Une délégation du Fonds monétaire international, menée par le chef de mission Martin Petri, se trouve à Maurice depuis la fin de la semaine dernière pour des consultations avec le gouvernement et le secteur privé. Les officiels, qui se sont entretenus avec des représentants du Joint Economic Council à la mi-journée, prévoit une “wrapping-up session” avec le vice-Premier ministre et ministre des Finances Xavier-Luc Duval mercredi avant son retour à Washington. Sur le plan national, l’appréciation de la roupie par rapport à l’euro est par ailleurs suivie avec appréhension par la Banque de Maurice qui appréhende les répercussions d’un euro sous la barre des Rs 35.
Les recoupements d’informations effectués par Le Mauricien de sources concordantes indiquent que les principaux dossiers qui seront évoqués par cette mission du Fonds monétaire international (FMI) portent sur la politique de “targeting” de l’assistance sociale et de la politique de subventions des prix des denrées de première nécessité, le volet des fiscal issues – notamment l’évolution du déficit budgétaire au cours du présent exercice financier – et le comportement de la roupie dans le contexte de la crise de la zone euro et les options possibles pour faire face à la situation. Pour les besoins de cette courte mission après les Article IV Consultations du 11 au 25 janvier, les cinq membres de la délégation se sont scindés en deux blocs avec des mandats spécifiques en vue de rencontrer un maximum d’interlocuteurs.
Le FMI a ainsi eu des séances de travail avec des chargés de cours en économie de l’Université de Maurice. Ils prévoient également des discussions sur des « major fiscal issues » avec les Top Guns du ministère des Finances pour passer en revue l’évolution de la performance budgétaire depuis le début de l’année et revoir les prévisions du déficit budgétaire pour 2012 compte tenu de la dégradation de la situation économique en Europe.
Avec des rencontres prévues au National Pension Fund (NPF) et à la State Trading Corporation (STC), il est évident que la réforme dans le domaine de la politique d’assistance sociale constitue une des priorités de la mission Petri. La proposition qui reviendra lors de ces consultations concerne le “targeting” des subventions sur les prix des denrées de base – dont le riz et la farine – et le gaz ménager.

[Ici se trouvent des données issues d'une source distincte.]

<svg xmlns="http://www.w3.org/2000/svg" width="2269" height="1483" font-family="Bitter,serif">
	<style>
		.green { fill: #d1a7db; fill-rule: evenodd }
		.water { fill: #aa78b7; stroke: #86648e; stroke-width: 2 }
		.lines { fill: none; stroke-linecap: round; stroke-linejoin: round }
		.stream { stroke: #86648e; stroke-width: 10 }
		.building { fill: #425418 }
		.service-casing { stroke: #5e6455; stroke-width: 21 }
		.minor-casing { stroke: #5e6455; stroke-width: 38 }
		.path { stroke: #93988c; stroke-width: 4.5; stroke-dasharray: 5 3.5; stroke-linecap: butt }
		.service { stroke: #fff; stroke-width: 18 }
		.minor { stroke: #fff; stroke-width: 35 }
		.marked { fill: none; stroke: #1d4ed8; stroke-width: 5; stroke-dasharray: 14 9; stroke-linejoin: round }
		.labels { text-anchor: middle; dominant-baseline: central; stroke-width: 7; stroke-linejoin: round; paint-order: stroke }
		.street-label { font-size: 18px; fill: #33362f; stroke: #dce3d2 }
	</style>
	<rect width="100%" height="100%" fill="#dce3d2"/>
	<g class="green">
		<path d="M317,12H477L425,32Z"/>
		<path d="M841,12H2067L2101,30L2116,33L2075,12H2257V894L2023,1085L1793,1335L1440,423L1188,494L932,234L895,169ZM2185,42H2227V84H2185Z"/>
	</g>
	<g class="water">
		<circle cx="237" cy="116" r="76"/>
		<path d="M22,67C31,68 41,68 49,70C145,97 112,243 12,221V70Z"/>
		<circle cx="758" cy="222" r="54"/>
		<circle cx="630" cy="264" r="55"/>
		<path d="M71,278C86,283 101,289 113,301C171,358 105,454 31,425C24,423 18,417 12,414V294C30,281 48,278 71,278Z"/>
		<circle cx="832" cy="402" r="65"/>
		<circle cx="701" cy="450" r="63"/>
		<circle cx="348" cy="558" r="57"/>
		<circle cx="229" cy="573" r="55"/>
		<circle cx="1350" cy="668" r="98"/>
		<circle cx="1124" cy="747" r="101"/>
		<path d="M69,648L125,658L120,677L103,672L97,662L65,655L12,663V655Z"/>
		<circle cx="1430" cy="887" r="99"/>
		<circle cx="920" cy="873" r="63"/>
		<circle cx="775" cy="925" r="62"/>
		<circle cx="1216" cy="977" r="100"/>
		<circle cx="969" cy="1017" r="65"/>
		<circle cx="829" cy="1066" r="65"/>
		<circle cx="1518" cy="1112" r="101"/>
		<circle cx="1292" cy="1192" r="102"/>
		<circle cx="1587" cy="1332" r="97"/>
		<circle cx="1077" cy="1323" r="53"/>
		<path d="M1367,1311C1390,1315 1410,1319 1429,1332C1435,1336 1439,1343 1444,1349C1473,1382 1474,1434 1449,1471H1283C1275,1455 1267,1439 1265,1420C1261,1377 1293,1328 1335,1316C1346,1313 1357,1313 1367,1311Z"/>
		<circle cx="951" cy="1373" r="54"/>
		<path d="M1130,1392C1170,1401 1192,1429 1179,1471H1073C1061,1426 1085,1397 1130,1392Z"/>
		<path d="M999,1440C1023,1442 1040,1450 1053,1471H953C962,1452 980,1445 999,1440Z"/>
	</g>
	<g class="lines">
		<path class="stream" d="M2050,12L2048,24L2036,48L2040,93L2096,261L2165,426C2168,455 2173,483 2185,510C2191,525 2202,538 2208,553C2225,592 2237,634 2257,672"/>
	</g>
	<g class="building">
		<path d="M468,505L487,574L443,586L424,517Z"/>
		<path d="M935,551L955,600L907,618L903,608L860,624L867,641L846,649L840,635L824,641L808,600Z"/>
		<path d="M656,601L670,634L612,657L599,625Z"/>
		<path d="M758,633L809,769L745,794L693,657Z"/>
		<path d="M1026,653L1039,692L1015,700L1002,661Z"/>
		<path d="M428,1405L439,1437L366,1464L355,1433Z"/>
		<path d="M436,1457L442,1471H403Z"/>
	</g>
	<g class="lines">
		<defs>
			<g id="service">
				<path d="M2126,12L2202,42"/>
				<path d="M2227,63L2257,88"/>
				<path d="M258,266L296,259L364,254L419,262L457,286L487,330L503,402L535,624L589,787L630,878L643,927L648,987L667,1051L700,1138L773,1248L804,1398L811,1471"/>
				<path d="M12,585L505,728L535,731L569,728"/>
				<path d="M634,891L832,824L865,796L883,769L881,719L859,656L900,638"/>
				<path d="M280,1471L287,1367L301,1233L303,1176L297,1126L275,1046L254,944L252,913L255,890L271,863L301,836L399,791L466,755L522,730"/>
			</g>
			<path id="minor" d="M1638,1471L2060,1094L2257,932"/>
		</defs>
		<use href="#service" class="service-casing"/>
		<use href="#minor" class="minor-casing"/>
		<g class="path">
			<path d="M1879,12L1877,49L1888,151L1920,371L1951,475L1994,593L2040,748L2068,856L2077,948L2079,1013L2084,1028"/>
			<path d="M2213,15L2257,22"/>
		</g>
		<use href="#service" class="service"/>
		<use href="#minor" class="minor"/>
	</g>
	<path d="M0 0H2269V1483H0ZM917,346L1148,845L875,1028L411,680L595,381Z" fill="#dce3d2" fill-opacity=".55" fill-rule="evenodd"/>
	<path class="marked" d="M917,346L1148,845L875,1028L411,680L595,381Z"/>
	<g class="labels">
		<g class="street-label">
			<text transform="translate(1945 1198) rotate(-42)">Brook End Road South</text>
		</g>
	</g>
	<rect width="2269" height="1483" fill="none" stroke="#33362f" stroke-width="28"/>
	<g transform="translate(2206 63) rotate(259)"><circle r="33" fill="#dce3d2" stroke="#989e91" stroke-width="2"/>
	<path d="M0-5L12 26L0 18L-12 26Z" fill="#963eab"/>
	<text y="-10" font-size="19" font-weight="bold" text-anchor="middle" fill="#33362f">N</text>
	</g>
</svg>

Dans ses analyses au sujet des subsides après les consultations sur l’économie en début d’année, le FMI est arrivé à la conclusion que « moreover, government-subsidized prices for rice, flour, cooking gas and transportation tend to be regressive. Subsidies administered by the State Trading Corporation (STC) on LPG, rice and wheat are significant […] . The richest 20 percent of the population typically receive a multiple of the subsidies that go to the poorest 20 percent, particularly for LPG, where the subsidy also partly undoes the government’s environmental agenda ».
Le rendez-vous avec la direction générale du NPF portera sur la réforme et permettra au FMI de faire le point sur la situation. En janvier dernier, la mission Petri a soutenu que « important steps include the completion of the Social Registry of Mauritius (an information system that would provide comprehensive data on existing and potential program clients) and replacing existing programs with a new absolute poverty benefit based on objective targeting criteria, as suggested by the Social Protection Review. The use of conditional cash-transfer schemes could also foster human capital accumulation and help to address skills mismatches in the labor market in the longer term. Staff believes that the form of the pension system, albeit difficult from a political economy perspective, could also yield positive results in terms of income distribution and sustainability of the system. Savings from better targeting could be deployed more effectively in the pro-poor sectors of primary and secondary education and health, where they would also partially benefit the non-poor, and contribute to human capital accumulation ».
Il faudra aussi s’attendre à voir le FMI procéder à une analyse du comportement de la roupie depuis le début de cette année. À ce stade, il est considéré comme étant prématuré de s’aventurer pour faire état d’un arbitrage du FMI entre la demande des opérateurs économiques – en particulier les exportateurs réclamant une intervention par rapport à la valeur de la roupie – et celle de la Banque de Maurice affirmant que tout “pegging” de la roupie est hors de question.
Depuis la fin de la semaine écoulée, le gouverneur de la Banque de Maurice ne cache toutefois nullement ses inquiétudes face à l’éventualité d’un euro sous la barre des Rs 35. Rundheersing Bheenick a fait un appel aux banques commerciales pour que les mesures nécessaires soient prises en vue de garantir les “exports earnings” de l’économie.